- Required work
The result should be a verbatim copy of the whole listing.

----------

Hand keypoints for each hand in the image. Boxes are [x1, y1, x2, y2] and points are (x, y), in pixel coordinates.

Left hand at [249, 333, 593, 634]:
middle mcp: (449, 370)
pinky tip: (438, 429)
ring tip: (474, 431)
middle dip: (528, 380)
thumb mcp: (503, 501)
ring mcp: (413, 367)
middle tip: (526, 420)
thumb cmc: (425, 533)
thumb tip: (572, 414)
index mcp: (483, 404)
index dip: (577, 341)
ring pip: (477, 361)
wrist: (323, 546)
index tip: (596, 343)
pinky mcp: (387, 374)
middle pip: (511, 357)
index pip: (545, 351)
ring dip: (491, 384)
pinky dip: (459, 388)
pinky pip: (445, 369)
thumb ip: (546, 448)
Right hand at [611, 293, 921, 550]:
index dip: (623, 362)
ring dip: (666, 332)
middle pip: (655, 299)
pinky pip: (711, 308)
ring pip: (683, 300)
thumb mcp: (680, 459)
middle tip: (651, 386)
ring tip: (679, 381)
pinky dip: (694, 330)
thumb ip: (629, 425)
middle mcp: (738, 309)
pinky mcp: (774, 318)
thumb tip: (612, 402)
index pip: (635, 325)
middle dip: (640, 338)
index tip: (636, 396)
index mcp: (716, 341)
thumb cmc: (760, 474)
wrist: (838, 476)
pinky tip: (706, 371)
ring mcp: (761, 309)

----------

- Your response
Hand keypoints for each hand in the image. Boxes are [x1, y1, x2, y2] and points are (x, y), in pixel coordinates.

Left hand at [249, 333, 593, 634]:
middle mcp: (449, 370)
pinky tip: (438, 429)
ring tip: (474, 431)
middle dip: (528, 380)
thumb mcp: (503, 501)
ring mcp: (413, 367)
middle tip: (526, 420)
thumb cmc: (425, 533)
thumb tip: (572, 414)
index mcp: (483, 404)
index dip: (577, 341)
ring pip: (477, 361)
wrist: (323, 546)
index tip: (596, 343)
pinky mcp: (387, 374)
middle pip: (511, 357)
index pip: (545, 351)
ring dip: (491, 384)
pinky dip: (459, 388)
pinky pip: (445, 369)
thumb ip: (546, 448)
Right hand at [611, 293, 921, 550]:
index dip: (623, 362)
ring dip: (666, 332)
middle pip: (655, 299)
pinky pip: (711, 308)
ring pip: (683, 300)
thumb mcp: (680, 459)
middle tip: (651, 386)
ring tip: (679, 381)
pinky dip: (694, 330)
thumb ip: (629, 425)
middle mcp: (738, 309)
pinky mcp: (774, 318)
thumb tip: (612, 402)
index pip: (635, 325)
middle dip: (640, 338)
index tip: (636, 396)
index mcp: (716, 341)
thumb cmc: (760, 474)
wrist: (838, 476)
pinky tip: (706, 371)
ring mcp: (761, 309)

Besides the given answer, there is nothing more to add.